§ **Directions**: Return the lines running between the line that contains "Zagađenje vazduha" and the line that contains "Ne propustite", inclusive, copying them exactly as they appear.

§ **Material provided**:
--

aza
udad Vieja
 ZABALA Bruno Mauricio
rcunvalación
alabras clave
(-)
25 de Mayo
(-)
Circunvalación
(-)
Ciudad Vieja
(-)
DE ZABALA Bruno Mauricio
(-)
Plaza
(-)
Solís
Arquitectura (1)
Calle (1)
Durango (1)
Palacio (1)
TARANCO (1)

--

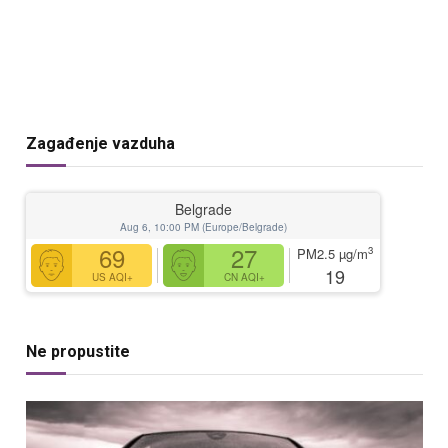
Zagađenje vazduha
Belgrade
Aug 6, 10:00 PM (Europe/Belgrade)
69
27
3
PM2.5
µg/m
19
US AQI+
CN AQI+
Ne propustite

--

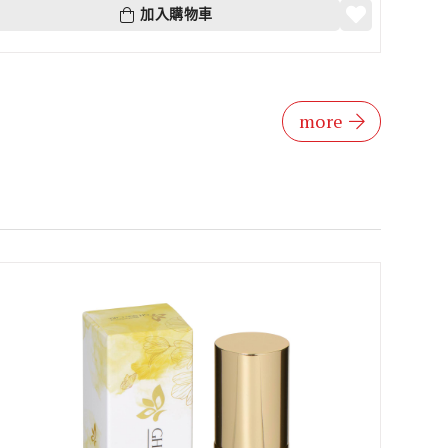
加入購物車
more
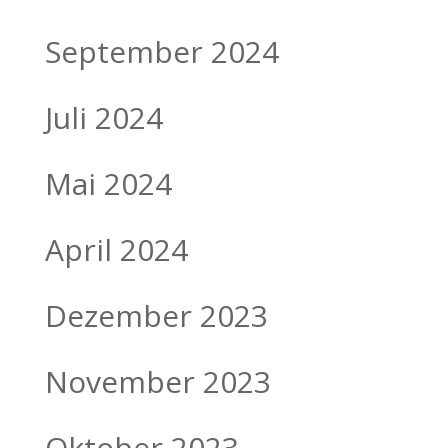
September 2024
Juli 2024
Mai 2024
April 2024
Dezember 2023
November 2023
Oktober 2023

--

§ **Answer below**:
Zagađenje vazduha
Belgrade
Aug 6, 10:00 PM (Europe/Belgrade)
69
27
3
PM2.5
µg/m
19
US AQI+
CN AQI+
Ne propustite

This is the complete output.